※本稿は、山田泰司『3億人の中国農民工 食いつめものブルース』(日経BP)の第5章「EXILEと中国の農民」を再編集したものです。
国民的英雄の「不倫」に非難が殺到
中国に林丹(リンタン)というバドミントン選手がいる。北京、ロンドンと二大会連続で五輪男子シングルスで金メダルを獲得した。バドミントンは卓球と並ぶ中国の国民的スポーツで、市民スポーツとしても盛んだ。上海で私が最初に勤めた国有の雑誌社でも、昼休みは会議室のテーブルを使って卓球、そして月に一、二度、土日のどちらかに中学や高校の体育館を借りて同僚が集まりバドミントンに興じていた。
そんな人気スポーツで林丹選手はオリンピックを連覇、うち一度は自国開催の金メダリストなのだから、まさに国民的英雄だったのである。
「だった」というのは、その林丹選手に2016年11月、不倫が発覚したためである。
林選手の妻はやはりバドミントン選手で北京オリンピック女子シングルスの銀メダリスト謝杏芳(シユシンファン)選手だが、二人の間に第一子が生まれてから二週間と経たない時点でゴシップメディアが林丹選手とモデルの不倫現場の写真を暴露。日本で言うところの「ゲス不倫」に、メディアや市民の非難が殺到した。
妻が妊娠していた時期の不倫
ちなみに「不倫」は中国語では以前、「婚外情(ホンワイチン)」という言い方が一般的だったが、いつからか「出軌(チェーグイ)」、すなわちレールや軌道を踏み外すという表現が定着した。今回の林丹選手のケースを伝える見出しには、「孕期出軌(ユンチーチューグイ)」、すなわち妻が妊娠していた時期の不倫という言葉が並んだ。そして、そんな林丹選手には「渣男(チャーナン)」という非難が浴びせられた。「渣」は日本語と同じ「しぼりかす」の意味で、文字どおり「カス男」というわけである。「孕期出軌」をした「渣男」。改めて、中国語はあからさまで生々しい言葉だと思う。

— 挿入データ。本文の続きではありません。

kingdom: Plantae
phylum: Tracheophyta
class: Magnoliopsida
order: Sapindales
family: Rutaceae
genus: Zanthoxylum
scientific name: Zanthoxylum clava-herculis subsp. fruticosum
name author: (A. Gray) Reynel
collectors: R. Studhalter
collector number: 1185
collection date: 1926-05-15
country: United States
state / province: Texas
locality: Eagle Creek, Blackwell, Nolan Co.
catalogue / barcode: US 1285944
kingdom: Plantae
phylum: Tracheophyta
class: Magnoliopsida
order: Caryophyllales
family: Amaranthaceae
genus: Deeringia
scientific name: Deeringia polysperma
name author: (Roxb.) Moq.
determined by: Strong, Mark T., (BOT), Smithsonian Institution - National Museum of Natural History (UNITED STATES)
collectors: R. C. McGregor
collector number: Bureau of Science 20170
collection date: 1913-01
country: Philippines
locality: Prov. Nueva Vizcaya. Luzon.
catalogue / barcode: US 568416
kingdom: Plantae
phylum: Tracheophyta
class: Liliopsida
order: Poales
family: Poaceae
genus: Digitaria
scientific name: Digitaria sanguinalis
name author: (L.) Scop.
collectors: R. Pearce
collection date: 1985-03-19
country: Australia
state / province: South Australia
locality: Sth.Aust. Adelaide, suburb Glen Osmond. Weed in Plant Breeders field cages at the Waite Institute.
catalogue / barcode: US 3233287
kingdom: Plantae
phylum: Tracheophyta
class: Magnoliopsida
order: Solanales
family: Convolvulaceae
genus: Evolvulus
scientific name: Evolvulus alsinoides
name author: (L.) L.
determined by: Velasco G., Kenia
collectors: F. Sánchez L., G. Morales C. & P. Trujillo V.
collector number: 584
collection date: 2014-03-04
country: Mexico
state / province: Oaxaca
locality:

林丹選手に「カス男」という非難が集まるのは、言葉の激しさを脇にのければ、ある程度致し方のないことではあろう。ただ、この騒動で私が気になったのは、非難の書き込みに、林丹選手の行為とは直接つながらない中傷が、不倫騒動をきっかけに一気に噴出したことである。それは、林丹選手の容姿が、農村出身の出稼ぎ労働者、中国で言う「農民工」「民工」のようだ、というものだ。